У нас были и есть мощные сходные стержни, формирующие личность: любовь к России, любовь к русской литературе, творческие (литературоведческие) интересы и интенции… Но были и «далекие» черты: Н. Н. (буду далее кратко так его называть) входил в круг «державников», «почвенников», я же тогда примыкал к либеральным «западникам», однако мы оказались и соратниками в интересе к русскому консерватизму. К советской власти мы оба относились как к чужой. Н. Н. — относительно сдержанно, в ранней молодости был активным комсомольцем, хотя из-за каких-то критических высказываний по адресу строя подвергся вместе с группой студентов сильной партийно-комсомольской выволочке. Но тогда как-то все обошлось, Н. Н. смог благополучно окончить вуз, уехать в московскую аспирантуру, а потом относительно спокойно работать преподавателем родного Костромского пединститута. Но его интерес к славянофилам и к весьма консервативному Н. Н. Страхову вызывал раздражение некоторых коллег, и при очередном прохождении преподавателя по конкурсу его чуть ли не провалили; на ученом совете пединститута он прошел лишь одним голосом «за» (став моим «братом» по классу: меня на филфаке ЛГУ тоже хотели провалить, но голосование дало 15 «против» и 16 «за»). После таких невзгод Н. Н. смог благодаря поддержке шефа по аспирантуре А. И. Ревякина и доцента ЛГПИ им. А. И. Герцена А. И. Груздева перехать в Ленинград и войти на кафедру русской литературы Герценовского пединститута. Многие годы потом Н. Н. был беспартийный. Я же к строю относился резко отрицательно, принципиально не вступил в комсомол, а в партию вошел на хрущевской розовой волне, утопически мечтая сделать новую партию «с человеческим лицом».

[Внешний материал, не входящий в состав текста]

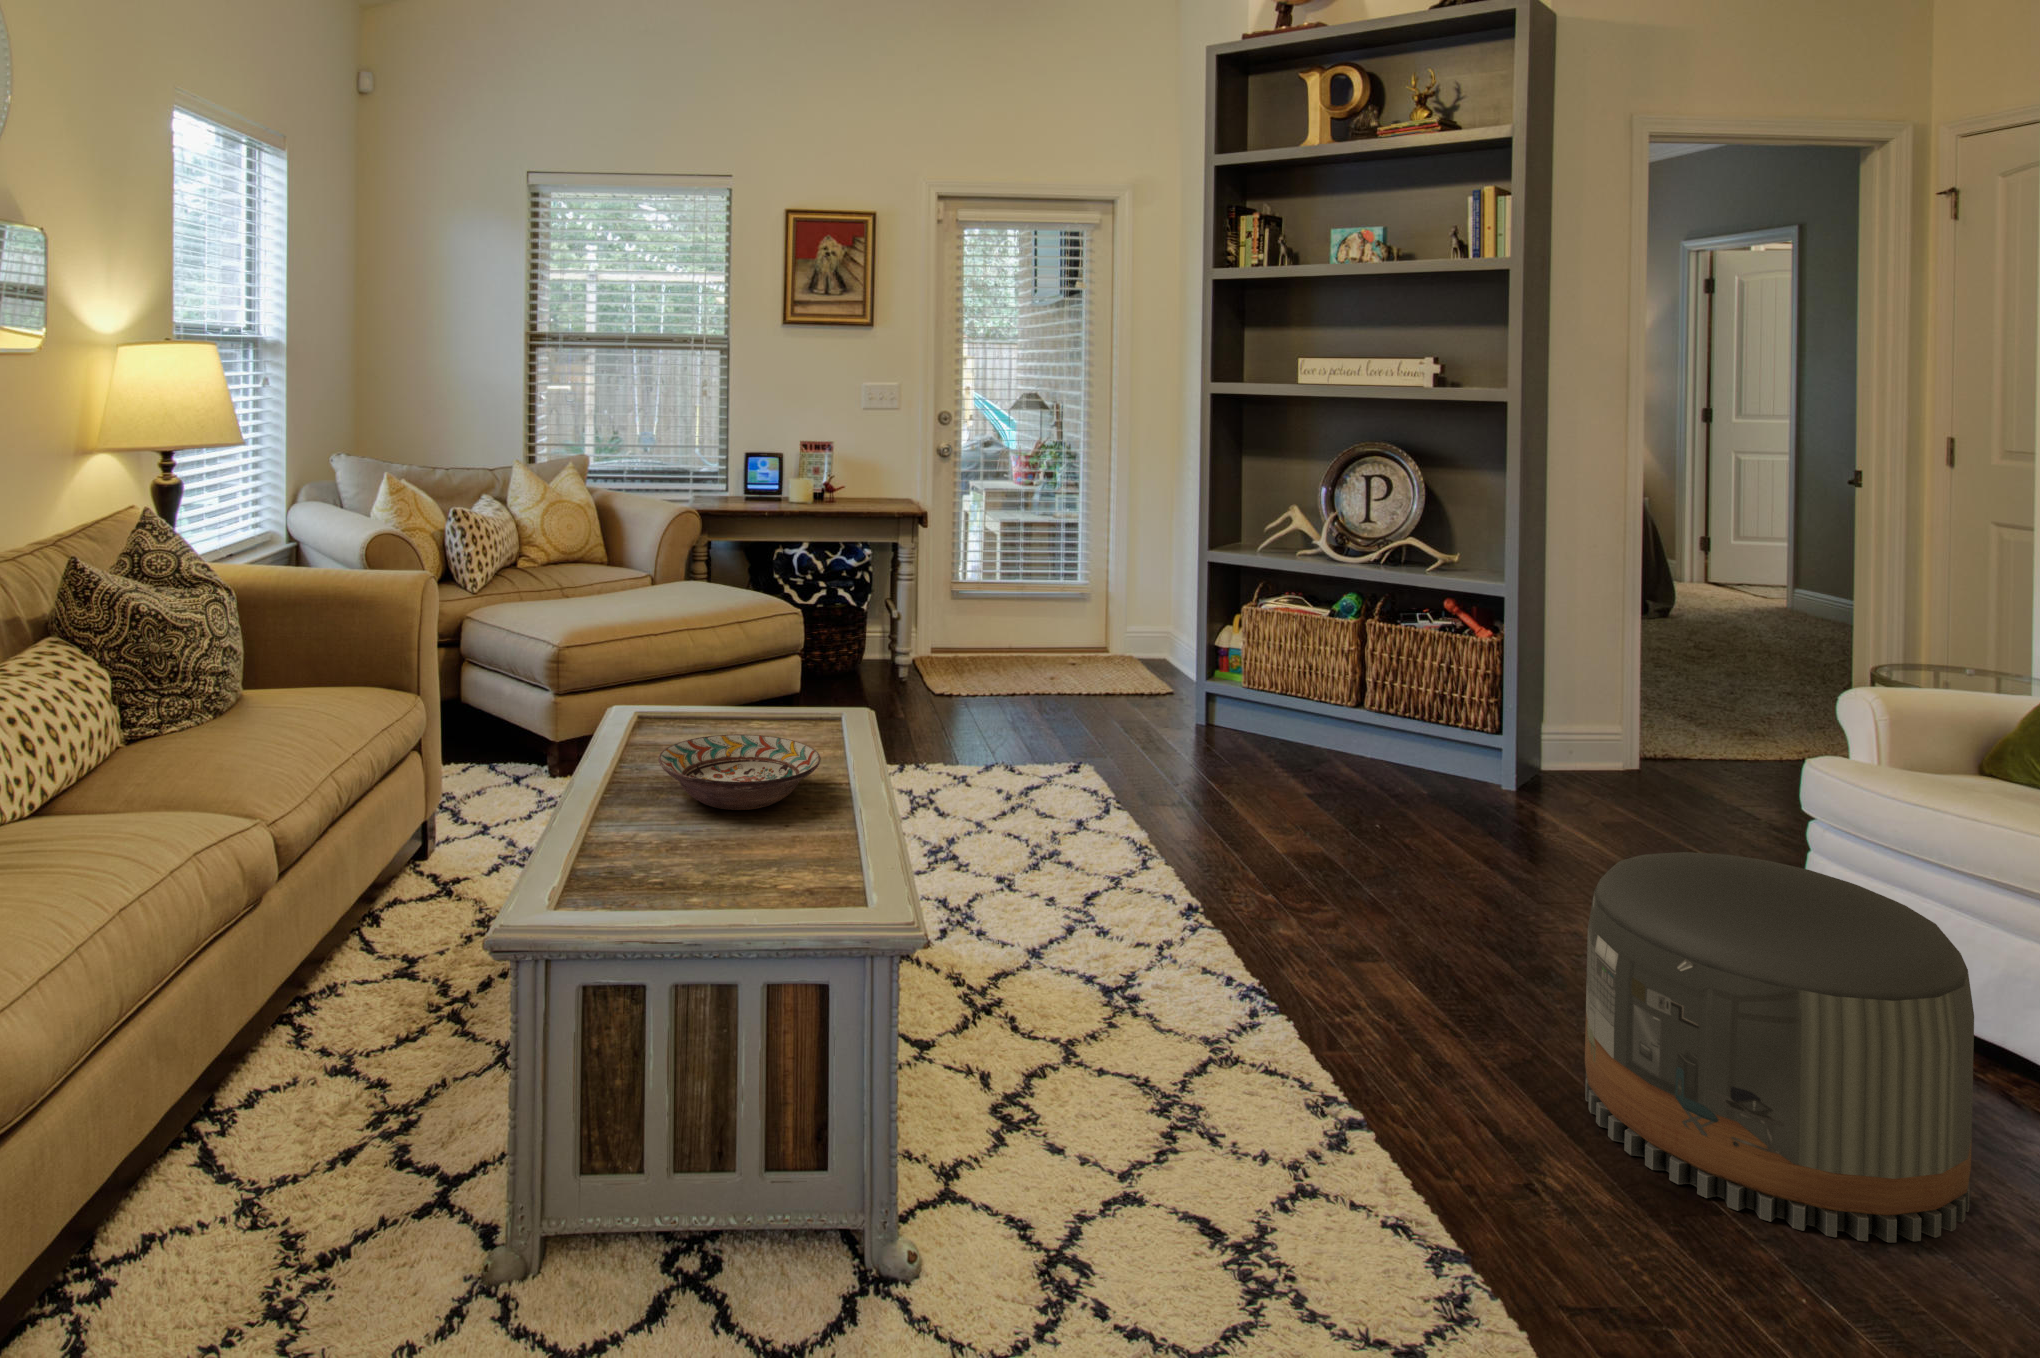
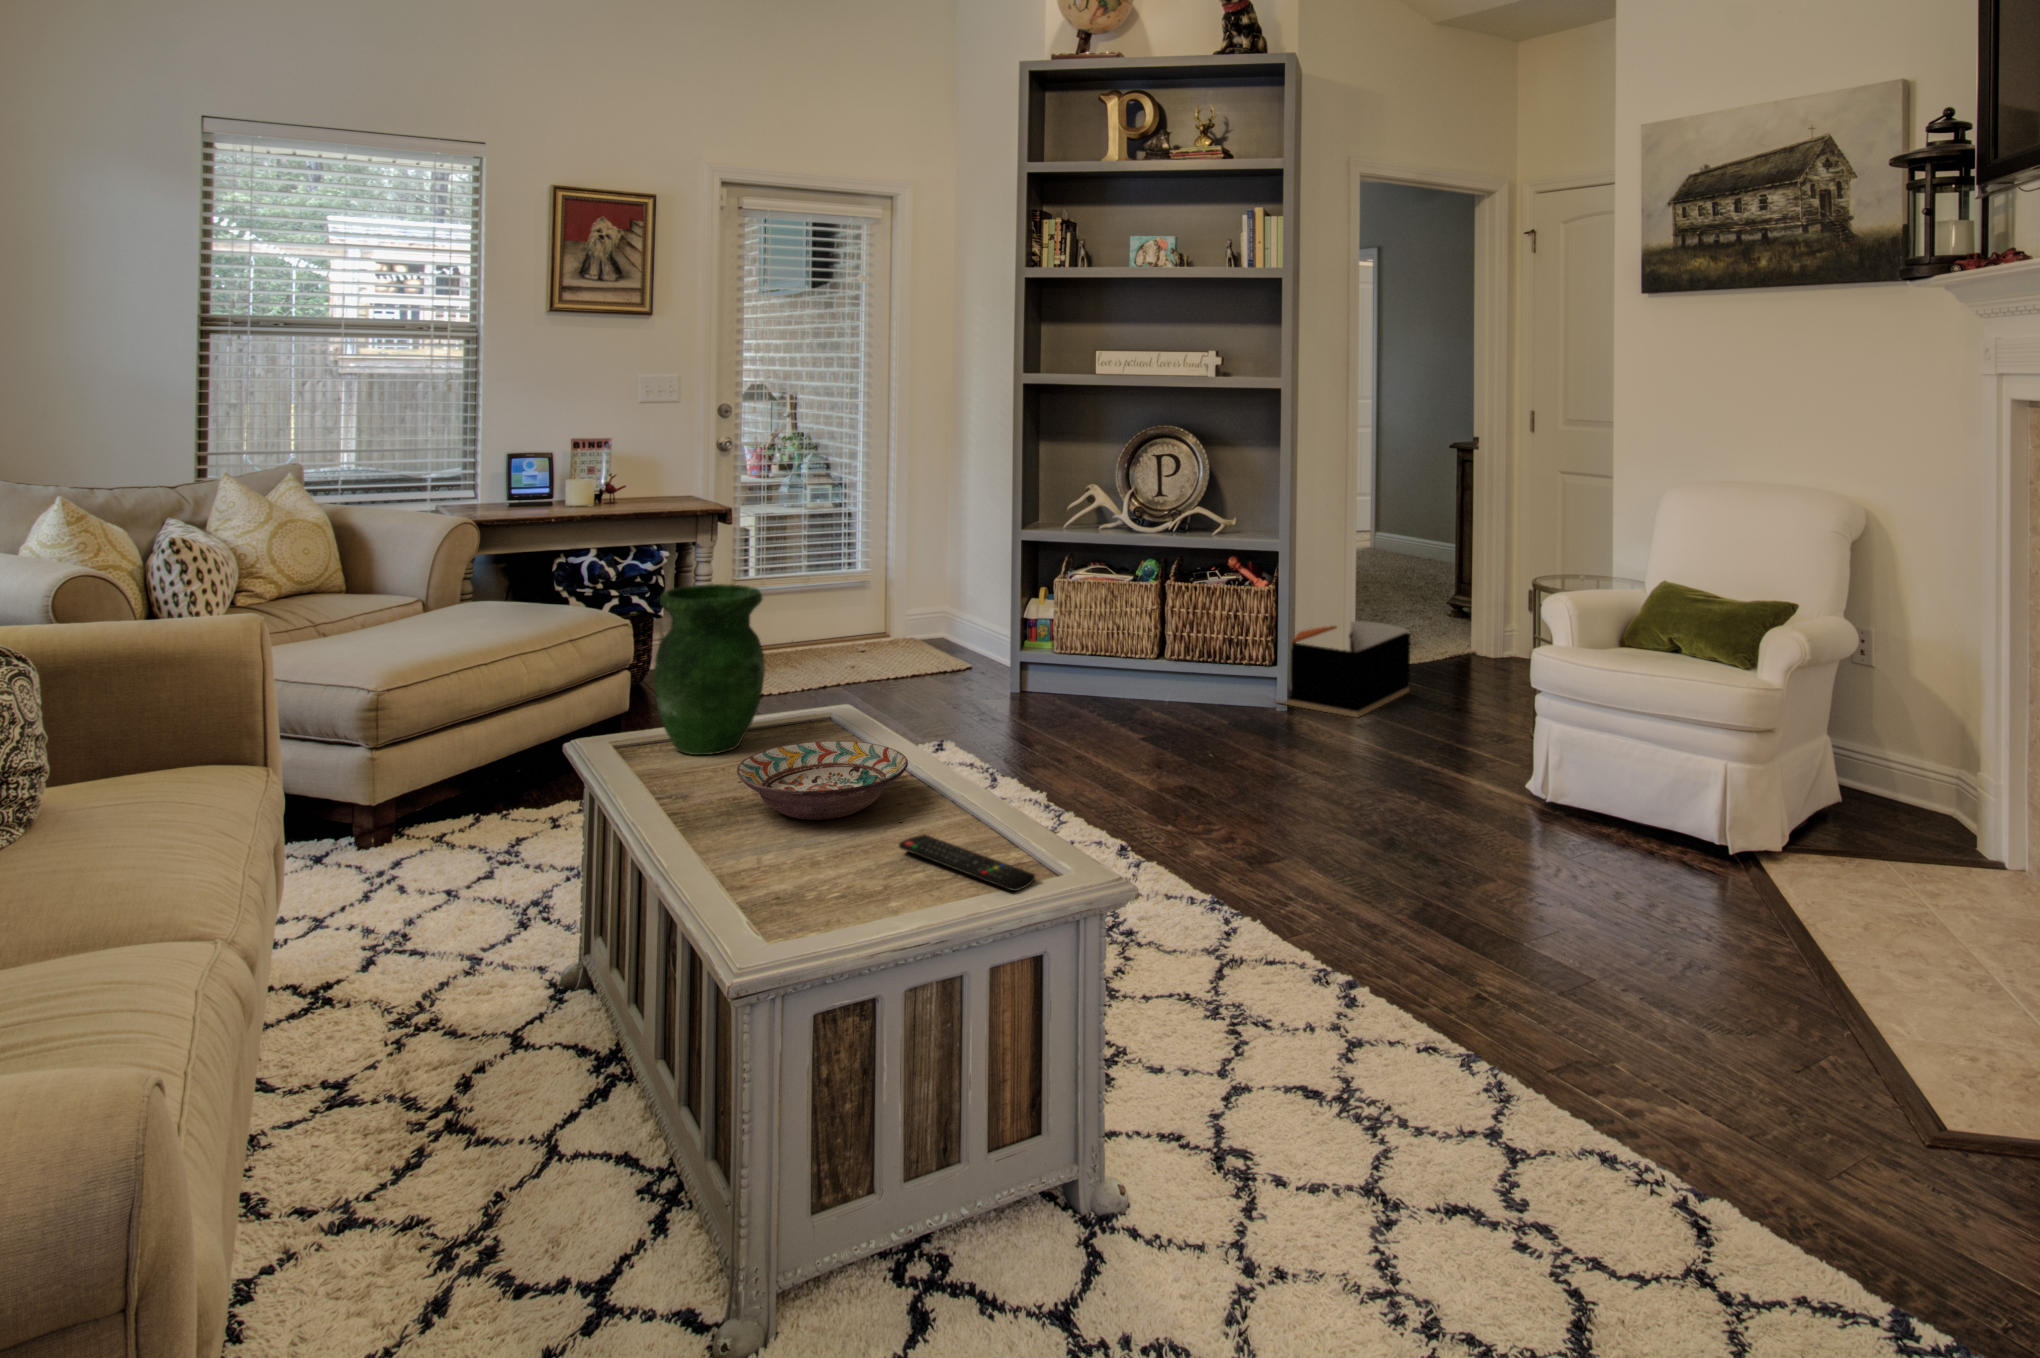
vase: none [664,577,765,736] -> present [654,584,765,755]
storage bin: none [1509,692,1717,817] -> present [1277,621,1411,717]
remote control: none [749,839,835,910] -> present [899,835,1035,891]
pouf: present [1585,852,1974,1242] -> none [1469,724,1715,978]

Относительно различные социально-политические идеалы и душевные состояния потом будут создавать напряженность взаимоотношений, но вначале побеждали близкие качества. Знакомство наше состоялось, как видно из моего дневника, 6 мая 1964 г. Я тогда был доцентом ЛГУ, положение на кафедре русской литературы становилось все напряженнее. Так называемые «Николашки» (Н. И. Тотубалин и Н. И. Соколов), слабые ученые и педагоги, пытались компенсировать свои неуспехи активной партийной работой и мечтали о «своем» заведующем кафедрой: знаменитый фольклорист В. Я. Пропп был беспартийным и вообще чужим; «Николашки» пытались представить нашего зава начальству как убежденного противника партийного руководства; они постоянно писали в вышестоящие инстанции идеологические жалобы. Вот запись в моем дневнике от 6 мая 1964 г.:

«У нас на каф<едре> ЛГУ новая комиссия. Говорят, что по новому доносу Соколова в райком. В райкоме, говорят, очень недовольны Проппом. Это опять же Соколов донес — и извращенно — результаты нашего осеннего бурного заседания партгруппы кафедры, где был и Пропп. В<ладимир> Я<ковлевич> сказал тогда, что „хорошо, что В. А. Мануйлов не согласился быть зав. каф., т. к. он по партийной линии был бы зависим от Соколова“. А эта скотина истолковал-то как!!

Представитель комиссии — Ник. Ник. Скатов, преп<одаватель> Герценовского ин<ститу>та, молодой, новый (из Костромы, ученик Ревякина по аспирантуре). Часовой почти разговор со мною. Умен, напорист. Я начал с дипломатии, не зная, что он за человек. Но он тактично перебил меня и вежливо намекнул, что о положении на каф<едре> ему все известно — и обо мне, и о Муратове и т. д. Тогда и я все откровенно рассказал (не столько о себе, сколько о двух Николашках, о Муратове и т. п.).

Скатов сказал, что представил райкому положит<ельный> отчет, что будет настаивать на формулировке — если уж брать в завы варяга, то только по согласованию с кафедрой.

Разные слухи о предполагаемом заве: помимо Базанова, уже называют Прийму и Путилова. Последнее было бы, конечно, идеально, но он может не согласиться. Да и не соглашается, говорят» (Острова любви БорФеда. СПб., 2016. С. 1040).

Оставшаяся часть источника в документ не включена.